Schließlich leidet die Natur nicht nur unter Umweltverschmutzung und Flächenfraß, weil der Mensch auch in seiner Freizeit immer öfter in sensible Ökosysteme vordringt, diese mit Beton versiegelt und deren Wasser verbraucht. Die Natur kämpft auch mit dem fortschreitenden Klimawandel, an den sich die zurückgedrängten und geschwächten Ökosysteme nicht schnell genug anpassen können. Auch hier ist der Tourist beteiligt.

Allein Dreiviertel aller klimaschädlichen Kohlendioxid-Emissionen eines Urlaubs entfallen auf die An- und Abreise. Die deutschen „Reiseweltmeister“ unternehmen beispielsweise die Hälfte ihrer Urlaubsreisen im Auto, schon bei circa 34 Prozent aber liegt das besonders klimaschädliche Flugzeug. Wer etwa zum Welttourismustag in die südchinesische Gastgeberregion Guangdong fliegen will, wird allein durch Hin- und Rückflug rund sechs Tonnen Kohlendioxid verursachen. Zum klimaneutralen Ausgleich müsste er sein Auto eigentlich gut drei Jahre stehen lassen.

Eine ambitionierte Tourismuspolitik für die nachhaltige Entwicklung von Regionen
Doch das Bewusstsein für diese Zusammenhänge fehlt oft noch: Im sogenannten „Innsbrucker Manifest“ hatten sich vergangene Woche die Alpenländer für eine gemeinsame Tourismusstrategie ausgesprochen. Denn die einseitige Fokussierung auf die Steigerung der Anteile einer Region am internationalen Tourismusmarkt ignoriert weitgehend die natürlichen Grenzen der Alpen. So fordern auch die NaturFreunde eine systematische Integration von ökologischen und sozialen Aspekten in die Tourismusentwicklung. Zwar hat die EU die Nachhaltigkeit bereits als eine tragende Säule ihrer Tourismuspolitik identifiziert. Doch diese Erkenntnis muss nun konsequent in praktischen Maßnahmen umgesetzt werden.

Die Umwelt mit veränderten Reisegewohnheiten schützen
Jeder ernsthafte Versuch, die Natur zu schützen, muss die zentrale Bedeutung des Klimawandels anerkennen. Schätzungen gehen davon aus, dass Verkehr, Beherbergung und Aktivitäten in Zusammenhang mit dem Tourismus zusammen für bis zu 12,5 Prozent des vom Menschen verursachten Klimawandels verantwortlich sind.

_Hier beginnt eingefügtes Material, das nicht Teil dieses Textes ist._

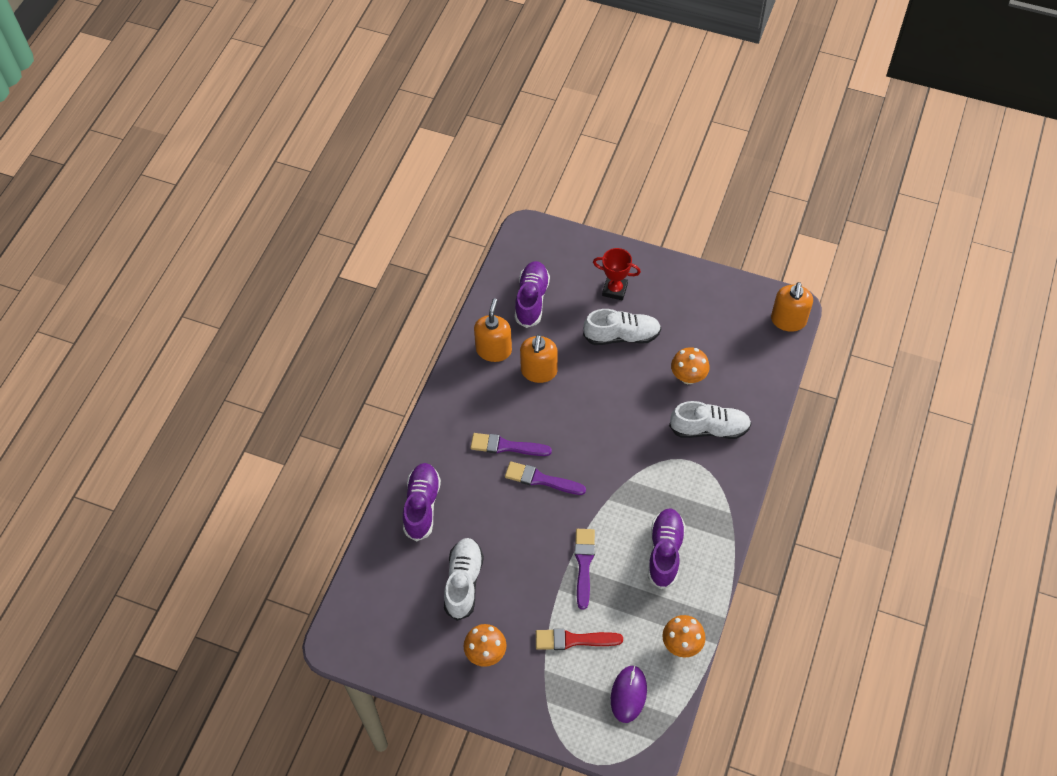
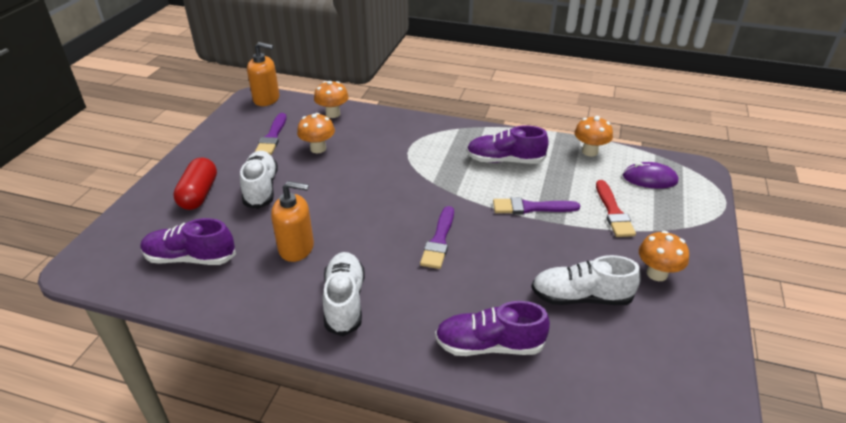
camera: 95 degrees left, 20 degrees down
purple brush [470,433,552,456] -> purple brush moved to [255,113,286,155]
orange soap dispenser [474,298,512,362] -> none
red trophy [593,248,641,301] -> red capsule [173,157,217,210]
white shoe [669,401,752,439] -> white shoe moved to [322,252,364,336]
none -> orange mushroom [314,81,349,118]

Eine signifikante Reduktion der Umweltauswirkungen des Tourismus wird deshalb ohne eine wesentliche Änderung der Reisegewohnheiten nicht möglich sein: Längere Aufenthalte statt vieler Kurztrips, Naherholung statt Fernreisen und eine konsequente Nutzung und Ausbau umweltfreundlicher Verkehrsträger sind hier die zentralen Ansätze.

Regierungen wie auch Tourismusanbieter müssen aktiv entsprechende Angebote und adäquate Infrastrukturen entwickeln – schon allein aus Eigeninteresse, wenn sie ihre natürliche Grundlage für Wohlstand und Lebensqualität langfristig erhalten wollen.

Doch auch die Touristen selbst sind gefordert: Ihre konsequente Nachfrage nach umweltfreundlichen und sozial gerechten Freizeitangeboten wird die Anbieter unter Druck setzen, entsprechende Angebote bereitzustellen.